Teramat sangat indah sekali ciptaan Tuhan pada semesta. Kelipannya seolah menyapa penghuni bumi. Bagaimana seseorang bisa menjadikan bintang sebagai teman curhat?

"Itu mudah, katakan saja apa yang ingin dikatakan, lihatlah gemintang sampai semua luah rasa dalam dadamu terangkat," katanya tanpa mengalihkan pandangan dari bintang.

Ada bintang yang begitu terang di beberapa sudut langit. Seira tidak begitu paham rasi-nya, tapi selalu mengagumi benda langit yang bersinar itu. Selalu takjub dengan kehadirannya, kadang dia mengikuti jajarannya dengan tangan menggambarnya dengan suka cita, seperti yang sedang dilakukannya sekarang. Tangannya bergerak ke arah langit.

Di tempatnya, Arsyid hanya memperhatikan sesekali. Dia tetap fokus pada jalanan demi keselamatan. Melihat apa yang dilakukan Seira itu menjadi hiburan tersendiri untuknya. Sudah sejak lama mengenal gadis itu, dan hampir setiap melihat bintang selalu berceloteh dengan tangan yang bergerak, mirip sekali dengan anak kecil.

Tiba-tiba raut wajah Arsyid menjadi sendu. Entah apa yang tengah dia pikirkan tapi sepertinya itu berhubungan dengan Seira dan kejadian di lapangan itu. Alvin sepertinya mengetahui sesuatu tapi dia meminta Arsyid untuk diam.

"Ar, kok diem?" teguran dari Seira menyadarkan Arsyid. Rupanya dia melamun. "Kenapa? Ada yang mengganggu pikiranmu?" tanyanya sambil menutupkan jendela mobil dan menatap pria itu.

"Tidak ada. Hanya sedikit stress aja. Aku bentar lagi ngadepin sidang," katanya berkilah. Apa yang dia katakan terlalu jauh dari raut wajahnya.

"Betul juga, sih," Seira menanggapi. Menganggukkan kepalanya pelan. "ck. Bagaimanapun, tetap semangat. Kamu gak bakal lama lagi di kampus, kan, itu adalah hal yang bagus," lanjutnya dengan wajah yang seperti biasa, ceria.

Mobil terus melaju membelah jalanan kota di malam hari.

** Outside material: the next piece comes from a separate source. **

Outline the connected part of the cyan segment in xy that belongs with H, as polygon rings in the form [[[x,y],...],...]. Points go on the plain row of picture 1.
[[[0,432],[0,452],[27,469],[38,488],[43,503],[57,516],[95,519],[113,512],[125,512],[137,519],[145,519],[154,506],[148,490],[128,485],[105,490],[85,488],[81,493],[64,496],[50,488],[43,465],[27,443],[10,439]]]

Tampak ramai kendaraan meskipun kian larutnya kegelapan menyapa. Tidak ada yang peduli seberapa gelapnya dunia ketika matahari tak lagi bertugas. Hanya ada gemintang tanpa rembulan malam ini. Tapi mereka yang sudah akrab dengan malam pasti tidak akan melewatkan setiap detiknya.

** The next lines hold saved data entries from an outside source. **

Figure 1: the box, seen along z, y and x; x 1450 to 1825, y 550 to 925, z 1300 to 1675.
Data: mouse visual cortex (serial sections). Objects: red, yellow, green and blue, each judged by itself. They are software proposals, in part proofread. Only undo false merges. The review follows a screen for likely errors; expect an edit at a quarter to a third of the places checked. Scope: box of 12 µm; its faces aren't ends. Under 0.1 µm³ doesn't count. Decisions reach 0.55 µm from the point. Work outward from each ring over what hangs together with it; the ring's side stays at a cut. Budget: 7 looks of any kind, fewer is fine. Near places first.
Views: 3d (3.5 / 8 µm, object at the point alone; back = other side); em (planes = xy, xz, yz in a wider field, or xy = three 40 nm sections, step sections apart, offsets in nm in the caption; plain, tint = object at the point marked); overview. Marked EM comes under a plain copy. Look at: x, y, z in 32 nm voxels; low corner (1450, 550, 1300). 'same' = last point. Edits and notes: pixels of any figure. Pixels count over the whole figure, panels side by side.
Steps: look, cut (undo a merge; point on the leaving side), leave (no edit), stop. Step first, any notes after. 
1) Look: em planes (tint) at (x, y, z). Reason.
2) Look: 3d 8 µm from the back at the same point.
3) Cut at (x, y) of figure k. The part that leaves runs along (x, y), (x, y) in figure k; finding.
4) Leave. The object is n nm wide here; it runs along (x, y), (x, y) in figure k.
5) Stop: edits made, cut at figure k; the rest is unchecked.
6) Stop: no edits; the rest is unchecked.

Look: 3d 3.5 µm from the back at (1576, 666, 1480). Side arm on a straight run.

Tidak ada yang tahu apa yang akan terjadi selanjutnya dan bagaimana hubungan akan terjalin atau justru terputus. Tidak. Untuk malam yang masih berlangsung adalah bagian dari hari ini, dan mungkin esok hari akan berubah lagi apa yang akan terjadi.

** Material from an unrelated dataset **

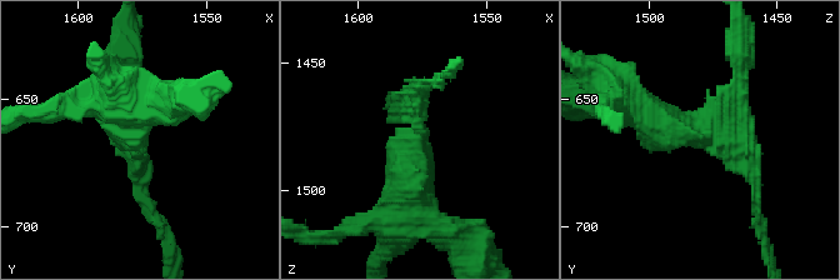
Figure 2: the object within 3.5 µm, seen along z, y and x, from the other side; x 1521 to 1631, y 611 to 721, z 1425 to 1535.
Look: em xy step 2 (tint) at (1577, 663, 1479).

Arsyid cukup menikmati kebersamaannya dengan Seira. Lihatlah gadis itu bersenandung riang sambil bermain dengan ponselnya.

"Ra," panggil Arsyid. Ada yang ingin dia katakan.

"Hem?" Seira menyahut, melirik sekilas pria itu lalu kembali pada ponselnya. "Ada apa?' tanyanya ketika Arsyid tak kunjung mengatakan apa-apa lagi. "Arsyid?" Dia menoleh heran. Pria itu selalu begitu, memanggil, bertanya tapi tidak pernah selesai membuat orang lain jengkel dan kesal karenanya.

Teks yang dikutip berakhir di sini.